Bayern: Kroos kurios abserviert
Bayern schickt das Jahrhunderttalent nach Leverkusen. Selbst Bayer ist überrascht: „Warum denn gerade zu uns?“ Dahinter steckt womöglich ein Deal mit Torwart René Adler.
MÜNCHEN Die Nachricht wurde höchst nüchtern kommuniziert. Auf der Bayern-Homepage hieß es: „Nachwuchstalent Toni Kroos wird den FC Bayern verlassen und für die nächsten eineinhalb Jahre für den Ligakonkurrenten Bayer Leverkusen die Fußballstiefel schnüren.“ Noch fünf weitere Sätze ohne Statement der Vereinsführung – und fertig.
Mehr nicht über den sensationellsten Wechsel innerhalb der Bundesliga in der gesamten Wintertransferperiode, die am Montagmittag endet. Kurz und knapp. Auch schön und gut? Höchstens ganz schön überraschend und gut höchstens für Kroos, einen der weltweit talentiertesten Kicker seines Jahrganges. Und gut für seinen neuen Teilzeitverein.
Die Leverkusener kamen dabei wie die Jungfrau zum Spieler. Das Leihgeschäft mit dem 19-Jährigen ging auf Initiative der Bayern aus. Was kurios ist.

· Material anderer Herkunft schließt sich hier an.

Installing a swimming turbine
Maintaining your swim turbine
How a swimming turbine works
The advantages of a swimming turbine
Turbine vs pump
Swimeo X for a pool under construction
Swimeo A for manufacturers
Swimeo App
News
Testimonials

Denn erstens hatte Manager Uli Hoeneß und Trainer Jürgen Klinsmann den Reservisten noch im Trainingslager in Dubai für unverzichtbar und unausleihbar erklärt. Daher, das ist der zweite Punkt, hatten sich alle Klubs, die Kroos ausleihen wollten, einen Korb geholt.
Hoeneß habe den Kontakt zum Leverkusener Manager Michael Reschke gesucht, erzählte Bayer-Sportdirektor Rudi Völler. Es war ihnen fast peinlich, sie versuchten ihre Verwunderung über die Causa Kroos zu verbergen. Es gelang ihnen nicht ganz. „Wir haben ihm klar gemacht, dass die Konkurrenz im Mittelfeld groß ist. Aber er wollte unbedingt zu uns", sagte Bayer-Trainer Bruno Labbadia und Völler verriet (sich): „Ich habe so einen kleinen Moment gedacht, wieso denn gerade zu uns? Aber wir sind ja nicht mehr auf dem Sklavenmarkt."
Kroos ist Bayerns jüngster Bundesliga-Spieler aller Zeiten, der jüngste Spieler der deutschen U 21, er wurde bei der U17-WM 2007 zum besten Spieler des Turniers gewählt. Hoeneß hat die Rückennummer „10“ für ihn reserviert. Ottmar Hitzfeld („Kroos ist ein Naturtalent. Eines Tages wird er Stammspieler der Nationalmannschaft“) hatte den Teenager vorsichtig ranschnuppern lassen, Klinsmann vertraute ihm weniger. Kroos kam nur sieben Mal zum Einsatz, davon nur zwei Mal von Beginn an. Er wollte weg, sein Vater und zugleich Berater Roland machte ständig Druck.
Doch die Bosse stellten sich stur. Bis zuletzt. Und nun das Angebot an Leverkusen. Nicht ohne Hintersinn – denn Samariter spielen ist nicht das Ding der Bayern, schon gar nicht beim Titelkonkurrenten. Da passte es doch gut, dass man schon länger die Entwicklung eines Leverkuseners genau beobachtet, die von René Adler (24). Seit Herbst ist er Nationaltorhüter (bis dato drei Einsätze), ihm wird die beste Entwicklung nachgesagt.
Da könnte es doch nicht schaden, eine Option auf Adler zu auszuhandeln – womöglich schon für 2010, auch wenn sein Vertrag noch zwei Jahre länger läuft. Denn was ist, wenn es Kahn-Nachfolger Michael Rensing, der beim 0:1 in Hamburg wieder einmal etwas wackelte, doch nicht packt? Und den aktuellen Nationaltorwart hat man immer gerne in den eigenen Reihen.
Kommuniziert wurde eine Klausel, dass die Bayern Kroos schon im Sommer zurückholen können – etwa für den Fall, dass Franck Ribéry irgendeiner Verlockung nicht widerstehen sollte. Dann könnte Kroos, bislang von Ribéry blockiert, dessen Nachfolger werden. Nicht ungeschickt eingefädelt, der ganze Deal.